# [과제 목표]
아래 기록에서 "Month 6: median" 문구가 들어 있는 줄부터 "Where does the Pasquotank" 문구가 들어 있는 줄까지, 두 줄을 포함하여 한 글자도 바꾸지 말고 그대로 옮겨 쓰시오.

# [입력 자료]
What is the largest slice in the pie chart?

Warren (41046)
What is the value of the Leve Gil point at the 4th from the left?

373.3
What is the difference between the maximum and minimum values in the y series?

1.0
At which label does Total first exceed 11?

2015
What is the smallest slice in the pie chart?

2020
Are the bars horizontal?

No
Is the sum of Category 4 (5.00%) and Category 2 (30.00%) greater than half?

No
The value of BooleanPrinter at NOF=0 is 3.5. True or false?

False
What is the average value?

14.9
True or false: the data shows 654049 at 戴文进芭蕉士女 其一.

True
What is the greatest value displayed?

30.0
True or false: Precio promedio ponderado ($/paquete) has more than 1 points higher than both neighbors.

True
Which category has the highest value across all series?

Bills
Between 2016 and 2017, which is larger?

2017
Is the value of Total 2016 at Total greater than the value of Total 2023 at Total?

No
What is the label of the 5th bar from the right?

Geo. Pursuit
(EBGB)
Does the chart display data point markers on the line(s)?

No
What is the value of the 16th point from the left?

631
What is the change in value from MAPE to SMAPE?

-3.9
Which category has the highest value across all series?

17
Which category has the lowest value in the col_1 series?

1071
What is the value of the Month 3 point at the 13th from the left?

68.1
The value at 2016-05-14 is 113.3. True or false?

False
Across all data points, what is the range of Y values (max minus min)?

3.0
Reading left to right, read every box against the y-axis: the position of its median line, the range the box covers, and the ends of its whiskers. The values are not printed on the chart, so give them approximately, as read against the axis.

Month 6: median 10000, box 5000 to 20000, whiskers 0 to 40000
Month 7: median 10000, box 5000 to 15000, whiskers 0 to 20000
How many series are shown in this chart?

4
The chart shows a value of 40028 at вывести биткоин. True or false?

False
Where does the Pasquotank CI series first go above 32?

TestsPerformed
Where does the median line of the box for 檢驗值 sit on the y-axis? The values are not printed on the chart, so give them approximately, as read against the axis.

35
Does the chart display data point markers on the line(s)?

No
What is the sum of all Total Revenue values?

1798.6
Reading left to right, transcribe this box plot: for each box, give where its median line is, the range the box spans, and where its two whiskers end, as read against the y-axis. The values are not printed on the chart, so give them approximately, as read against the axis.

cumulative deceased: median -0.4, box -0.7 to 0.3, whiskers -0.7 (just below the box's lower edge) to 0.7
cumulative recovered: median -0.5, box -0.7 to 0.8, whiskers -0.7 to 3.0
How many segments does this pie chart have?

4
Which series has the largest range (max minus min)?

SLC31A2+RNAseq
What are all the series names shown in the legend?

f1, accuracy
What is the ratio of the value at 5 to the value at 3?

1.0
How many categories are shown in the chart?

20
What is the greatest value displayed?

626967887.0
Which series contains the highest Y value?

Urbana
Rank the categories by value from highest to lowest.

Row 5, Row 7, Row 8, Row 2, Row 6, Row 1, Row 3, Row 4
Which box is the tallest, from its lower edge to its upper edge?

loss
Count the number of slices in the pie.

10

# [정답]
Month 6: median 10000, box 5000 to 20000, whiskers 0 to 40000
Month 7: median 10000, box 5000 to 15000, whiskers 0 to 20000
How many series are shown in this chart?

4
The chart shows a value of 40028 at вывести биткоин. True or false?

False
Where does the Pasquotank CI series first go above 32?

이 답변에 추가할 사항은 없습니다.